• _PROVIDED MATERIAL_
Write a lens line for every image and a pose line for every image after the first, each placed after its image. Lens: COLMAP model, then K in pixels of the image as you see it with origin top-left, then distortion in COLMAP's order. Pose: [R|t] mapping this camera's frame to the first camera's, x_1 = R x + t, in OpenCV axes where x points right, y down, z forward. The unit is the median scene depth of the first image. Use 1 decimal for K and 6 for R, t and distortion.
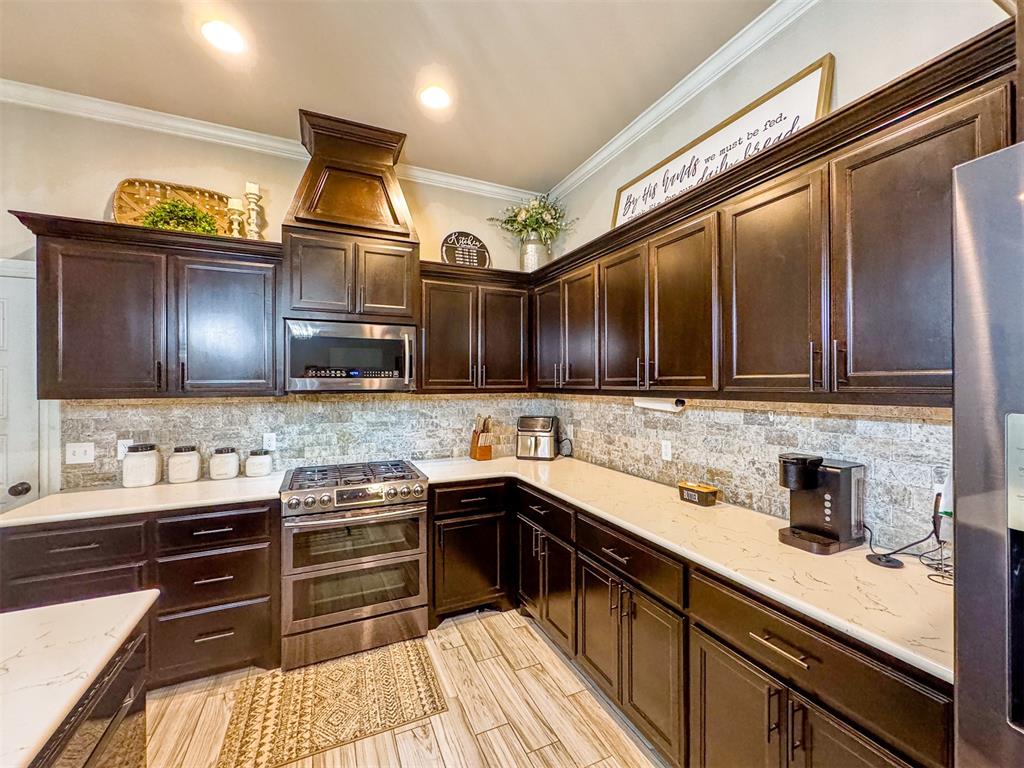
lens RADIAL K [[419.1, 0, 510.9], [0, 419.1, 383.5], [0, 0, 1]] dist [-0.003177, 0.000323]
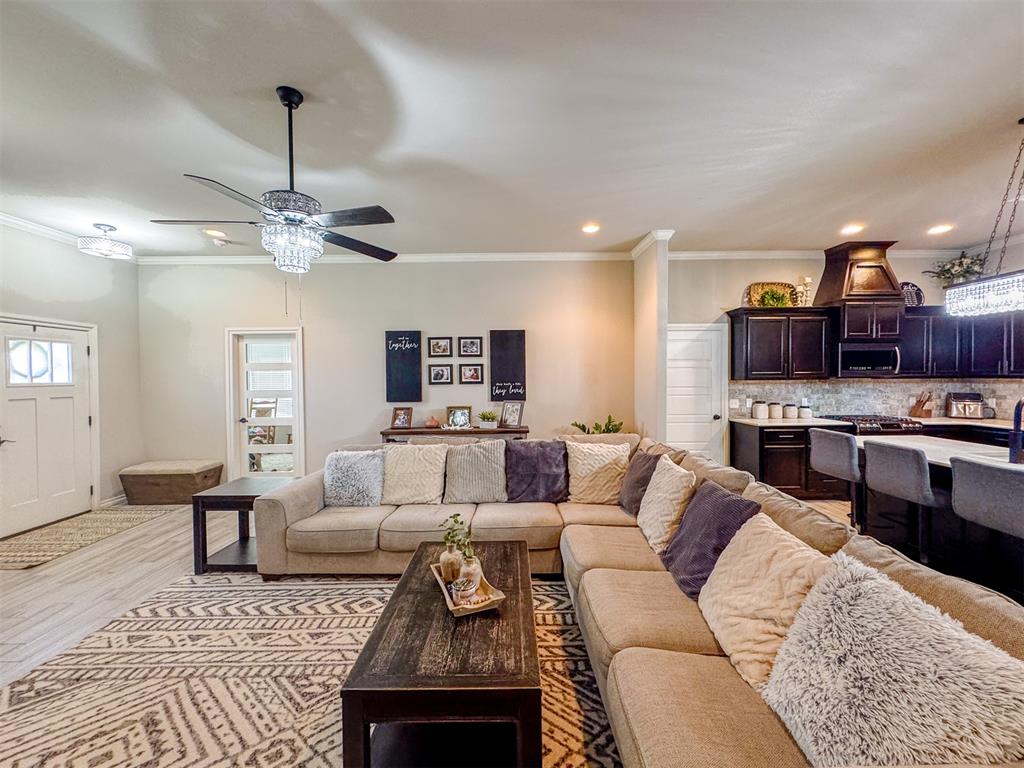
lens RADIAL K [[412.7, 0, 510.7], [0, 412.7, 383.4], [0, 0, 1]] dist [-0.002386, 0.000571]
pose [[0.910927, 0.003074, -0.412556, -1.103899], [0.006328, 0.999750, 0.021423, -0.004078], [0.412518, -0.022125, 0.910680, -1.468756]]
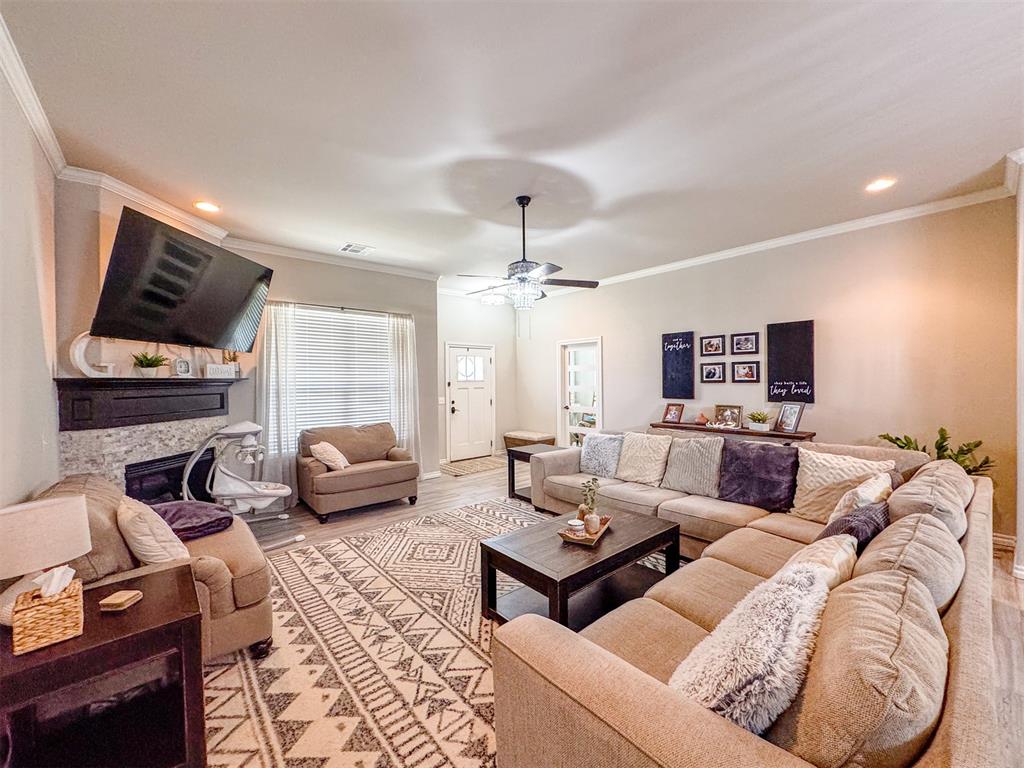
lens RADIAL K [[412.7, 0, 510.7], [0, 412.7, 383.4], [0, 0, 1]] dist [-0.002386, 0.000571]
pose [[0.274539, 0.012986, -0.961488, -0.545299], [0.012190, 0.999781, 0.016984, -0.001637], [0.961499, -0.016383, 0.274321, -1.283055]]
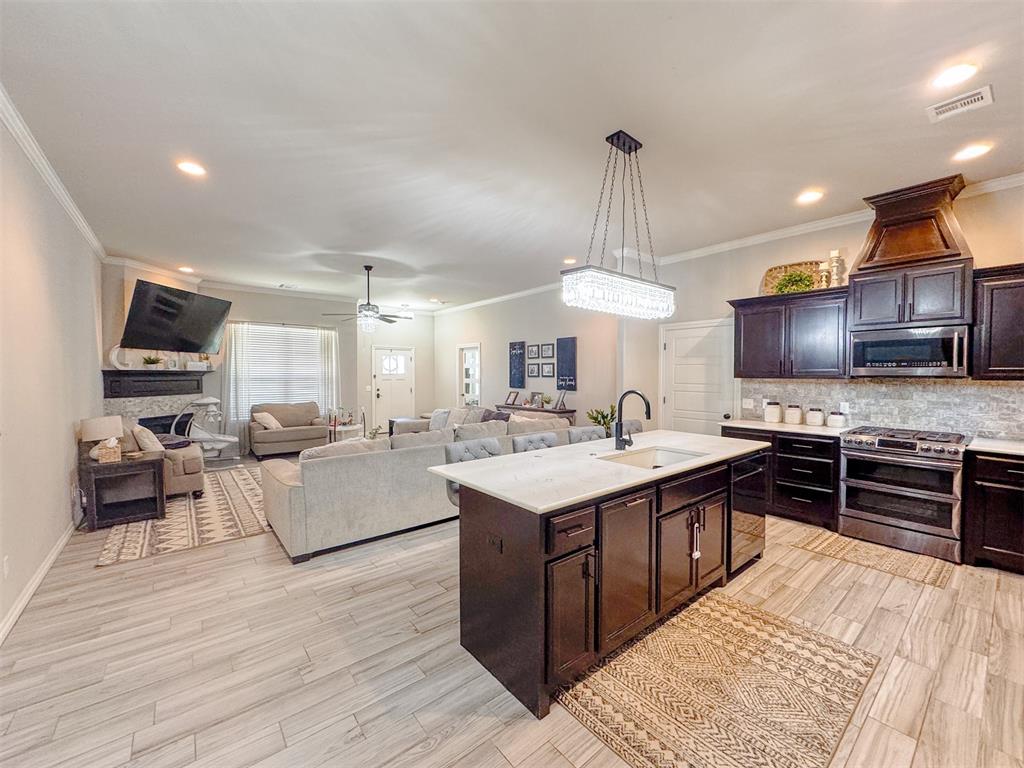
lens RADIAL K [[412.7, 0, 510.7], [0, 412.7, 383.4], [0, 0, 1]] dist [-0.002386, 0.000571]
pose [[0.249978, 0.028998, -0.967817, 0.647228], [0.001698, 0.999537, 0.030386, -0.003301], [0.968250, -0.009239, 0.249813, -0.644363]]
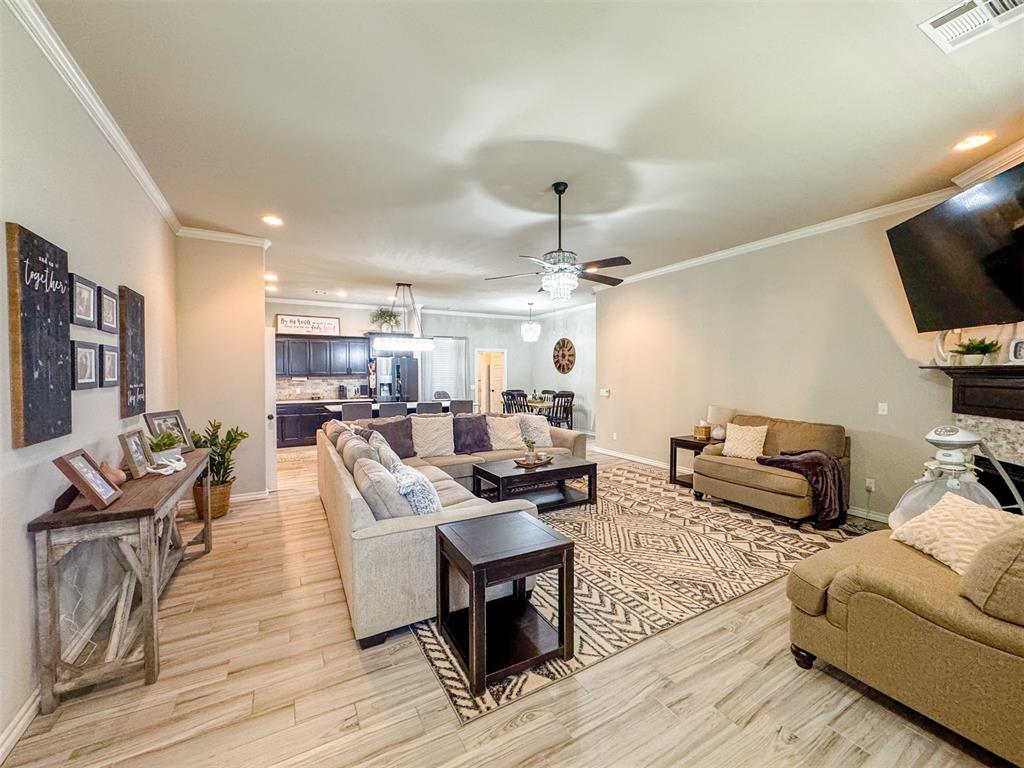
lens RADIAL K [[412.7, 0, 510.7], [0, 412.7, 383.4], [0, 0, 1]] dist [-0.002386, 0.000571]
pose [[-0.087086, -0.019741, 0.996005, -3.263352], [0.001470, 0.999800, 0.019945, 0.014815], [-0.996200, 0.003201, -0.087040, -0.558705]]
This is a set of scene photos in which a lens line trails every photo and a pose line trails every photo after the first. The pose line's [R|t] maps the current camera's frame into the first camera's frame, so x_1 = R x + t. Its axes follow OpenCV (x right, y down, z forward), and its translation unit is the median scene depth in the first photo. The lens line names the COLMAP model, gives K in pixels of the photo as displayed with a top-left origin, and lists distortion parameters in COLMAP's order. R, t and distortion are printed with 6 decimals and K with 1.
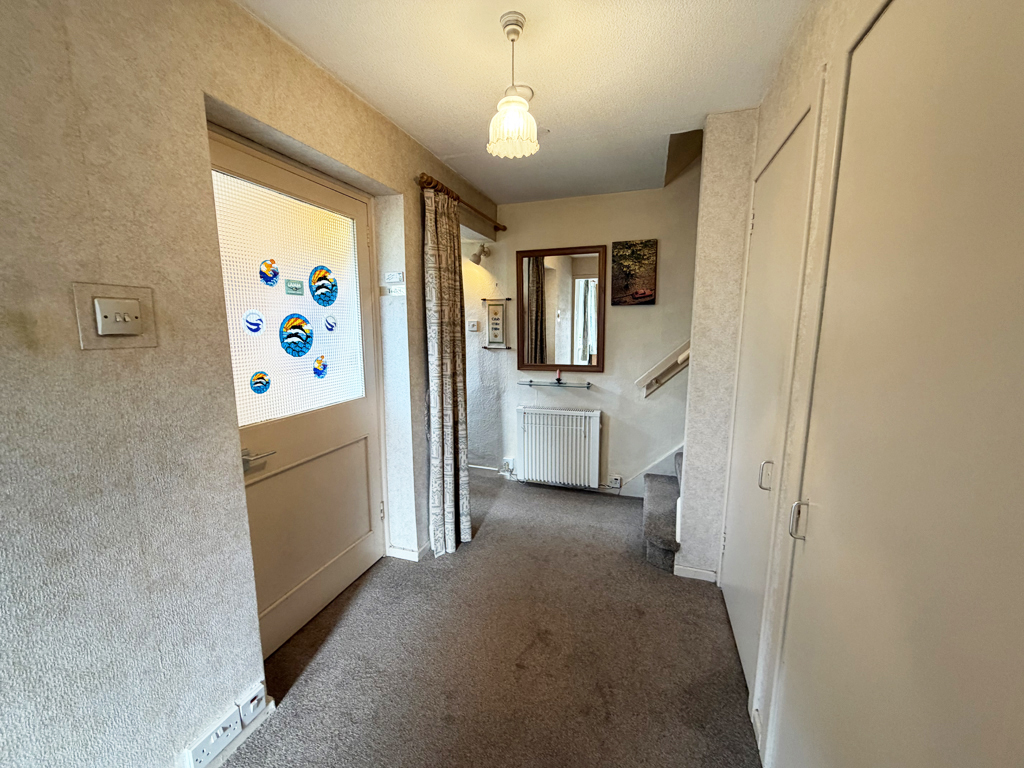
lens RADIAL K [[407.1, 0, 509.7], [0, 407.1, 383.2], [0, 0, 1]] dist [0.000105, -0.000071]
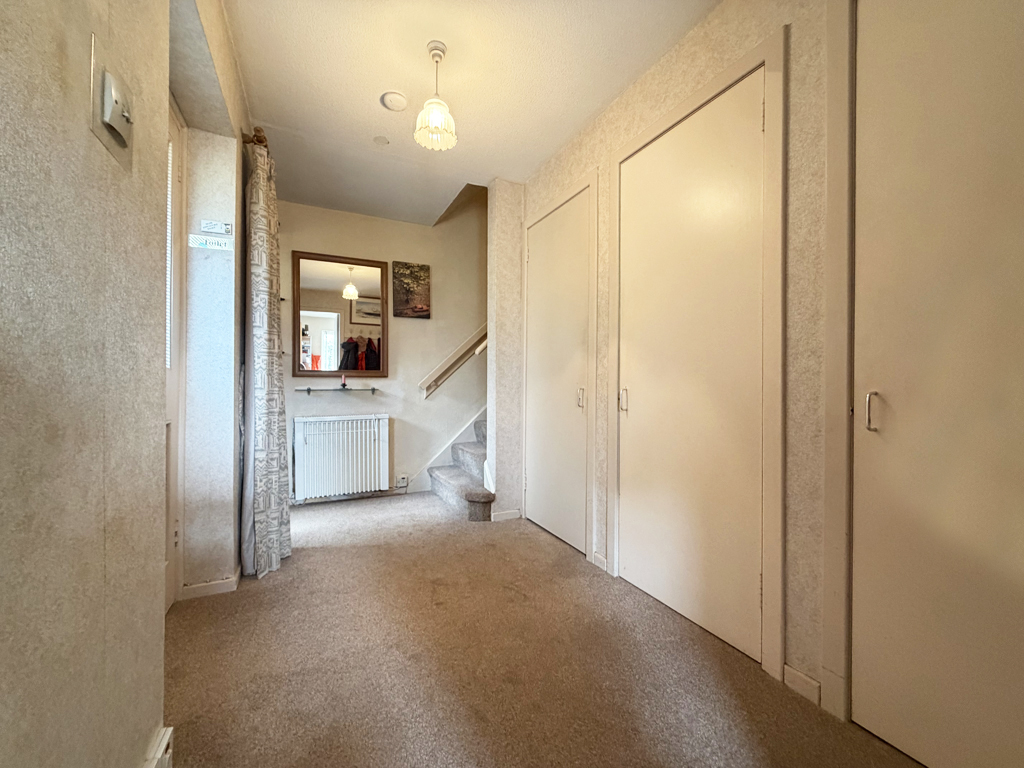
lens RADIAL K [[407.1, 0, 509.7], [0, 407.1, 383.2], [0, 0, 1]] dist [0.000105, -0.000071]
pose [[0.705786, 0.006747, 0.708393, -0.326140], [0.099753, 0.989045, -0.108806, 0.148749], [-0.701367, 0.147457, 0.697381, 0.035188]]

• _ACTION ITEM_
Verbatim output of the entries is required, with each image left out.

• _WRITTEN ANSWER_
Write a lens line for every image and a pose line for every image after the first, each placed after its image. Lens: COLMAP model, then K in pixels of the image as you see it with origin top-left, then distortion in COLMAP's order. Pose: [R|t] mapping this camera's frame to the first camera's, x_1 = R x + t, in OpenCV axes where x points right, y down, z forward. The unit is the median scene depth of the first image. Use 1 decimal for K and 6 for R, t and distortion.
lens RADIAL K [[419.1, 0, 510.9], [0, 419.1, 383.5], [0, 0, 1]] dist [-0.003177, 0.000323]
lens RADIAL K [[412.7, 0, 510.7], [0, 412.7, 383.4], [0, 0, 1]] dist [-0.002386, 0.000571]
pose [[0.910927, 0.003074, -0.412556, -1.103899], [0.006328, 0.999750, 0.021423, -0.004078], [0.412518, -0.022125, 0.910680, -1.468756]]
lens RADIAL K [[412.7, 0, 510.7], [0, 412.7, 383.4], [0, 0, 1]] dist [-0.002386, 0.000571]
pose [[0.274539, 0.012986, -0.961488, -0.545299], [0.012190, 0.999781, 0.016984, -0.001637], [0.961499, -0.016383, 0.274321, -1.283055]]
lens RADIAL K [[412.7, 0, 510.7], [0, 412.7, 383.4], [0, 0, 1]] dist [-0.002386, 0.000571]
pose [[0.249978, 0.028998, -0.967817, 0.647228], [0.001698, 0.999537, 0.030386, -0.003301], [0.968250, -0.009239, 0.249813, -0.644363]]
lens RADIAL K [[412.7, 0, 510.7], [0, 412.7, 383.4], [0, 0, 1]] dist [-0.002386, 0.000571]
pose [[-0.087086, -0.019741, 0.996005, -3.263352], [0.001470, 0.999800, 0.019945, 0.014815], [-0.996200, 0.003201, -0.087040, -0.558705]]
This is a set of scene photos in which a lens line trails every photo and a pose line trails every photo after the first. The pose line's [R|t] maps the current camera's frame into the first camera's frame, so x_1 = R x + t. Its axes follow OpenCV (x right, y down, z forward), and its translation unit is the median scene depth in the first photo. The lens line names the COLMAP model, gives K in pixels of the photo as displayed with a top-left origin, and lists distortion parameters in COLMAP's order. R, t and distortion are printed with 6 decimals and K with 1.
lens RADIAL K [[407.1, 0, 509.7], [0, 407.1, 383.2], [0, 0, 1]] dist [0.000105, -0.000071]
lens RADIAL K [[407.1, 0, 509.7], [0, 407.1, 383.2], [0, 0, 1]] dist [0.000105, -0.000071]
pose [[0.705786, 0.006747, 0.708393, -0.326140], [0.099753, 0.989045, -0.108806, 0.148749], [-0.701367, 0.147457, 0.697381, 0.035188]]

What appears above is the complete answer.